第8話息子が心配。
「えっ?何?、」
「今ね。ケアマネの伊藤さんから電話があってね。今朝来てくれたヘルパーがお父さんを起こしに行って、亡くなっているのを見つけてくれたらしいんよ。」
「えっ?ほんと?」
春子はさぞかし動揺しているだろう良夫を気遣いながら、ゆっくり丁寧に話した。
「これから田中さん家にも電話するから、田中さんの婆ちゃんや爺ちゃんや叔母さんも来ると思うわ。」
「ちょっと待ってよ。父さんの部屋見てくる。」
春子は良夫が冷たくなっている父を見てパニックにならないか心配だった。待っていると、良夫が電話口に戻ってきた。
「父さん死んどる。」
声はしっかりしていた。
「誰かおる?」
「ヘルパーさんがおった。」
しばらくの沈黙の後、良夫が言った。
「俺、全然気がつかんかった。」
声が震えていた。
「仕方ないわ。部屋も違うし。お母さんもおらんかったし。」
良夫は黙っていた。すぐにでも帰って傍にいてやりたかったが、高知にいるのだから話にならない。

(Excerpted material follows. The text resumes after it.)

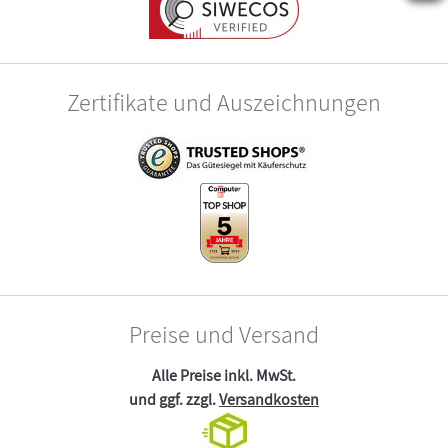
Zertifikate und Auszeichnungen
Preise und Versand
Alle Preise inkl. MwSt.
und ggf. zzgl.
Versandkosten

「お兄ちゃんには連絡したから、帰ってくれるけんね。それまで一人で大丈夫?」
「うん。」
「着替えて下に降りとってや。いろんな人来とると思うけん。」
「うん。」
「よし君がおってくれてよかったわ。今家におる身内はよし君だけやからね。お父さんもよし君が同じ屋根の下ににおってくれて良かったと思うよ。お母さん今、帰っているから頼むね。」
「わかった。」
良夫は小さな声で力強く答えた。長男和彦は翌日が演奏会本番なので、練習中だったら電話には出なかったと言う。良夫もいつもは起きないのに起きた。正夫の導きなのかと思った。